Docker Container Monitoring and Management Challenges

#docker #monitoring #containermonitoring #containers

Organizations that adopt container orchestration tools for application deployment face a new maintenance challenge. Orchestration tools like Kubernetes or Docker Swarm are designed to decide to which host a container should be deployed and potentially do that on an ongoing basis. Although this functionality is great for helping us make better use of the underlying infrastructure, it creates new challenges in production. While troubleshooting a common first question is “Which specific container is having issues?”. The second question is often “On which host is it running?“. Being able to map container deployments to the underlying container hosts is essential for troubleshooting. But there is more to learn about container monitoring, let us see why infrastructure monitoring is different for containers.

Monitoring a container infrastructure is different from traditional server monitoring. First of all, containers present a new infrastructure layer we simply didn’t have before. Secondly, we have to cope with dynamic placement in one or more clusters possibly running on different cloud services. Finally, containers provide new ways for resource management.

New Infrastructure Layers

Containers add a new layer to the infrastructure and the mapping of containers to servers lets us see where exactly in our infrastructure each container is running. Modern container monitoring tools must thus discover all running containers automatically in order to capture dynamic changes in the deployment and update the container to host mapping in real-time. Thus, the traditional server performance monitoring that is not designed with such requirements in mind is inadequate for monitoring containers.

New Dynamic Deployment and Orchestration

Container orchestration tools like Kubernetes or Docker Swarm are often used to dynamically allocate containers to the most suitable hosts, typically those that have sufficient resources to run them. Containers might thus move from one host to another, especially while scaling the number of containers up or down or during container redeployments. There is no static relation between hosts and services they are running anymore! For troubleshooting, this means one must first figure out which host is running which containers. And, vice versa, when a host exhibits poor performance, it’s highly valuable to be able to isolate which container is the source of the problem and if any containers suffer from the performance issue.

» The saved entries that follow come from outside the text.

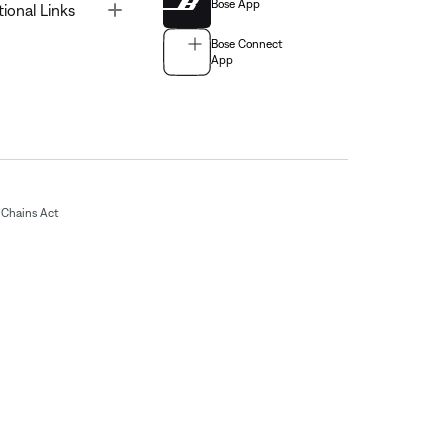
Bose App
Toggle
tional Links
Bose Connect
App
Chains Act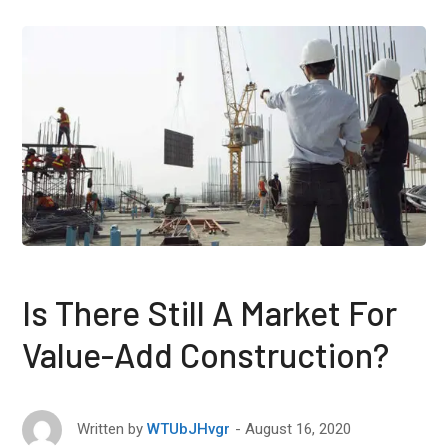
Is There Still A Market For
Value-Add Construction?
August 16, 2020
Written by
WTUbJHvgr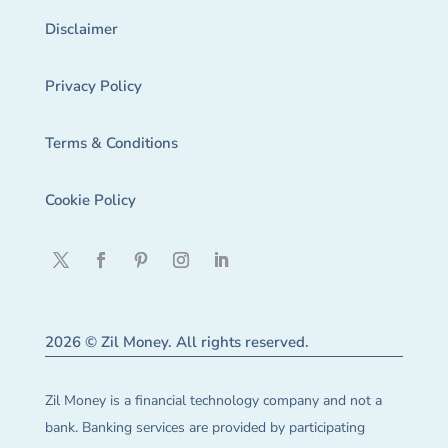
Disclaimer
Privacy Policy
Terms & Conditions
Cookie Policy
2026 © Zil Money. All rights reserved.
Zil Money is a financial technology company and not a
bank. Banking services are provided by participating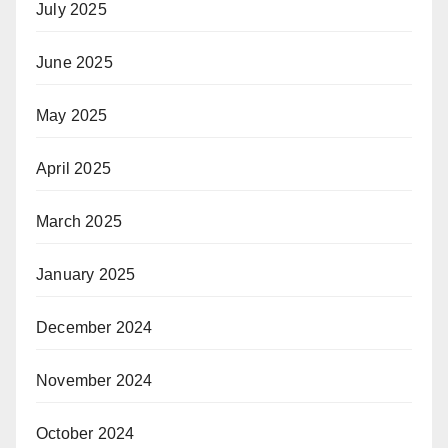
July 2025
June 2025
May 2025
April 2025
March 2025
January 2025
December 2024
November 2024
October 2024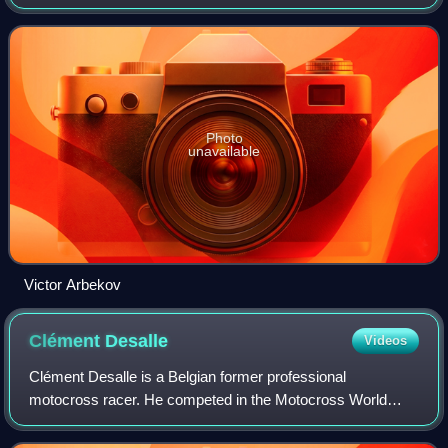
Championships from 1963 to 1968. Arbekov is notable for
being the first Russian competitor
Photo
unavailable
Victor Arbekov
Clément
Desalle
Videos
Clément Desalle is a Belgian former professional
motocross racer. He competed in the Motocross World
Championships from 2006 to 2020. Desalle raced in the
MXGP class his entire motocross career, finis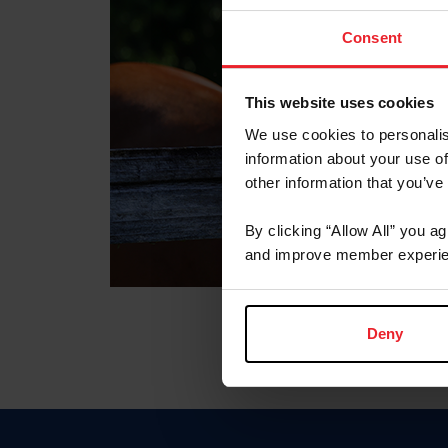
Consent
This website uses cookies
We use cookies to personalis
information about your use of
other information that you’ve
By clicking “Allow All” you a
and improve member experie
Deny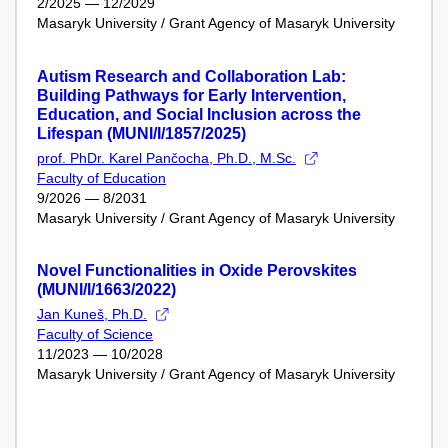
2/2025 — 12/2029
Masaryk University / Grant Agency of Masaryk University
Autism Research and Collaboration Lab:
Building Pathways for Early Intervention,
Education, and Social Inclusion across the
Lifespan (MUNI/I/1857/2025)
prof. PhDr. Karel Pančocha, Ph.D., M.Sc.
Faculty of Education
9/2026 — 8/2031
Masaryk University / Grant Agency of Masaryk University
Novel Functionalities in Oxide Perovskites
(MUNI/I/1663/2022)
Jan Kuneš, Ph.D.
Faculty of Science
11/2023 — 10/2028
Masaryk University / Grant Agency of Masaryk University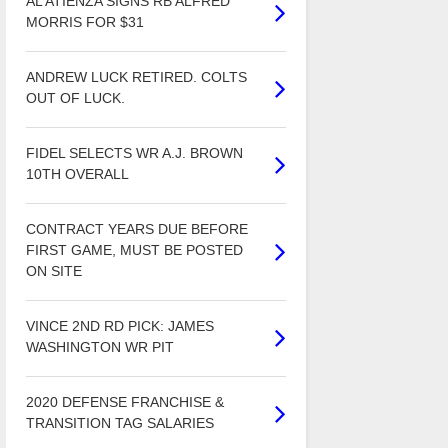
AL ATIENZA SIGNS RB ALFRED
MORRIS FOR $31
ANDREW LUCK RETIRED. COLTS
OUT OF LUCK.
FIDEL SELECTS WR A.J. BROWN
10TH OVERALL
CONTRACT YEARS DUE BEFORE
FIRST GAME, MUST BE POSTED
ON SITE
VINCE 2ND RD PICK: JAMES
WASHINGTON WR PIT
2020 DEFENSE FRANCHISE &
TRANSITION TAG SALARIES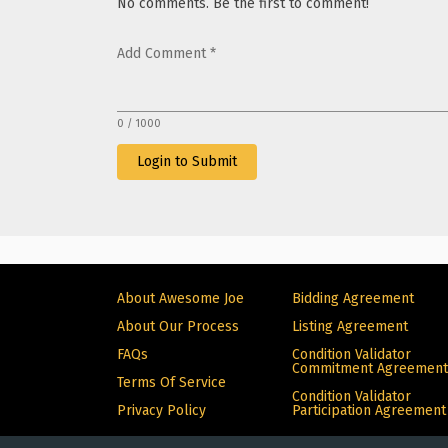
No comments. Be the first to comment!
Add Comment
*
0 / 1000
Login to Submit
About Awesome Joe
Bidding Agreement
About Our Process
Listing Agreement
FAQs
Condition Validator
Commitment Agreement
Terms Of Service
Condition Validator
Privacy Policy
Participation Agreement
© Copyright 2024 Alive. All rights reserved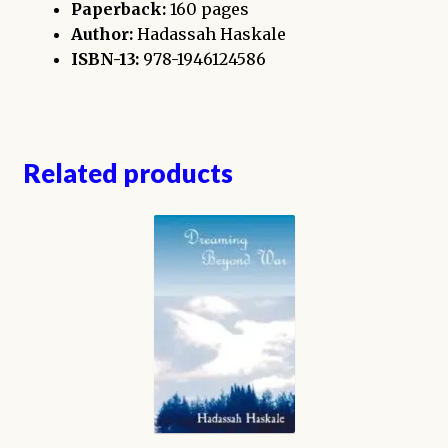
Paperback:
160 pages
Author:
Hadassah Haskale
ISBN-13:
978-1946124586
Related products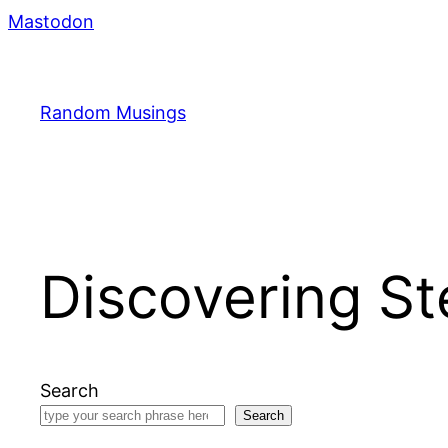
Skip
Mastodon
to
content
Random Musings
Discovering S
Search
Search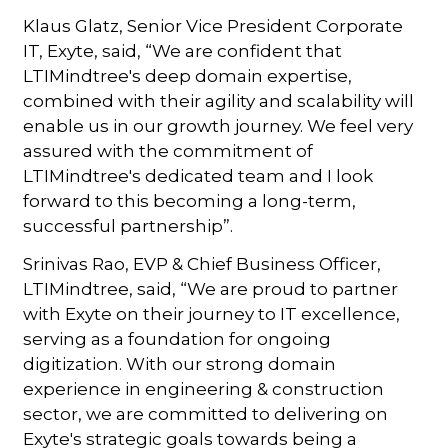
Klaus Glatz, Senior Vice President Corporate
IT, Exyte, said, “We are confident that
LTIMindtree's deep domain expertise,
combined with their agility and scalability will
enable us in our growth journey. We feel very
assured with the commitment of
LTIMindtree's dedicated team and I look
forward to this becoming a long-term,
successful partnership”.
Srinivas Rao, EVP & Chief Business Officer,
LTIMindtree, said, “We are proud to partner
with Exyte on their journey to IT excellence,
serving as a foundation for ongoing
digitization. With our strong domain
experience in engineering & construction
sector, we are committed to delivering on
Exyte's strategic goals towards being a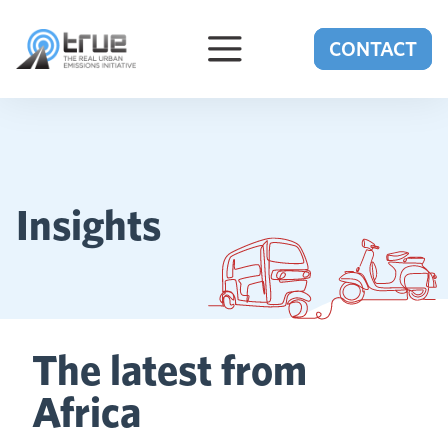
Skip to content
CONTACT
Insights
The latest from
Africa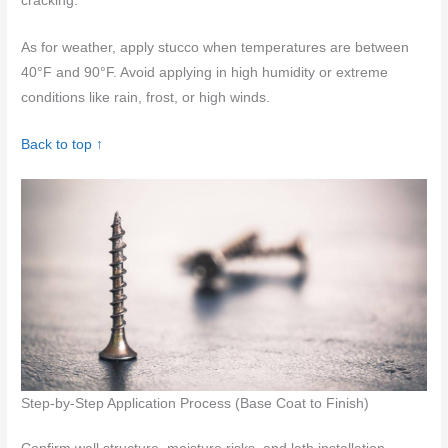
cracking.
As for weather, apply stucco when temperatures are between
40°F and 90°F. Avoid applying in high humidity or extreme
conditions like rain, frost, or high winds.
Back to top ↑
Step-by-Step Application Process (Base Coat to Finish)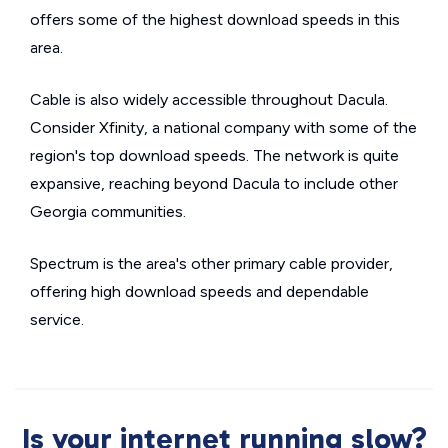
offers some of the highest download speeds in this
area.
Cable is also widely accessible throughout Dacula.
Consider Xfinity, a national company with some of the
region's top download speeds. The network is quite
expansive, reaching beyond Dacula to include other
Georgia communities.
Spectrum is the area's other primary cable provider,
offering high download speeds and dependable
service.
Is your internet running slow?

New Resource Management and Metrics

Containers use of resources can be restricted. Using inadequate container resource limits can lead to situations where a container performs poorly simply because it can’t allocate enough resources. At the same time, the cluster host itself might not be fully utilized. How could this problem be discovered and fixed? A good example is monitoring memory fail counters – one of the key container metrics or throttled CPU time. In such situations, monitoring just the overall server performance would not indicate any slowness of containers hitting resource limits. Only monitoring of the actual container metrics for each container helps in this situation. Setting the right resource limits requires detailed knowledge of the resources a container might need under load. A good practice is to monitor container metrics and adjust the resource limits to match the actual needs or scale the number of containers behind a load balancer.

New Log Management Needs

Docker not only changed the deployment of applications, but also the workflow for log management. Instead of writing logs to files, Docker logs are console output streams from containers. Docker Logging Drivers collect and forward logs to their destinations. To match this new logging paradigm, legacy applications need to be updated to write logs to the console instead of writing them to local log files. Some containers start multiple processes, therefore log streams might contain a mix of plain text messages from start scripts and unstructured or structured logs from different containerized applications. The problem is obvious – you can’t just take both log streams (stderr/stdout) from multiple processes and containers, all mixed up, and treat them like a blob, or assume they all use the same log structure and format. You need to be able to tell which log event belongs to what container, what app, parse it correctly, etc.

To do log parsing right, the origin of the container log output needs to be identified. That knowledge can then be used to apply the right parser and add metadata like container name, container image, container ID to each log event. Docker Log Drivers simplified logging a lot, but there are still many Docker logging gotchas. Luckily, modern log shippers integrate with Docker API or Kubernetes API and are able to apply log parsers for different applications.

New Microservice Architecture and Distributed Transaction Tracing

Microservices have been around for over a decade under one name or another. Now often deployed in separate containers it became obvious we needed a way to trace transactions through various microservice layers, from the client all the way down to queues, storage, calls to external services, etc. This created a new interest in Distributed Transaction Tracing that, although not new, has now re-emerged as the third pillar of observability.